NCLT Approves PVR-INOX Merger

The merger plan was accepted verbally by the tribunal, and a written decision is anticipated within the next 15 to 20 days

The Mumbai bench of the National Company Law Tribunal (NCLT) approved the merger of multiplex companies PVR and INOX on 12 January, according to sources following the event

The merger plan was accepted verbally by the tribunal, and a written decision is anticipated within the next 15 to 20 days.

Three PVR shares will be merged for every ten INOX shares, according to the authorised merger ratio.

On 27 March  of the previous year, PVR and INOX Leisure announced their intention to merge, creating the biggest multiplex chain in the nation with a network of more than 1,500 screens.

In five years, PVR Chairman Ajay Bijli projects that the combined company will have 3,000–4,000 screens.

The National Company Law Tribunal (NCLT), stock exchanges, the Securities and Exchange Board of India (SEBI), and shareholders all have to approve the merger.

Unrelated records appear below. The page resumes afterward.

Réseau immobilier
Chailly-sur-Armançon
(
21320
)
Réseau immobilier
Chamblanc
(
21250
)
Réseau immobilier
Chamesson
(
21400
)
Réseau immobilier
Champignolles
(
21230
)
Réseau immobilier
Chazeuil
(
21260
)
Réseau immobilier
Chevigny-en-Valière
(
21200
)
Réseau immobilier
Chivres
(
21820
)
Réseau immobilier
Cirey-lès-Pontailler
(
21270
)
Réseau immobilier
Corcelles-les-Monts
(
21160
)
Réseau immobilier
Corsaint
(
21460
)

According to the companies, the new theatres that are opened after the merger will be marketed as PVR INOX and the merged company will be known as PVR INOX.

Ajay Bijli and Sanjeev Kumar would be named as the combined entity's managing director and executive director, respectively, according to the two companies' announcement of the merger.

Pavan Kumar Jain, the chairman of the INOX Group, will be named as the non-executive chairman of the board. The combined entity will appoint Siddharth Jain as a Non-Executive Non-Independent Director.

Following the merger, INOX promoters will hold a 16.7 per cent share in the new company, while PVR promoters will hold a 10.6 per cent stake.

 Analysts estimate that the combined company will control 50 per cent of the multiplex screens in India. PVR and INOX currently hold a combined box office share of 42 per cent for Hindi and English content.

According to another analyst, the PVR-INOX merger will create a two-player market for multiplexes in India.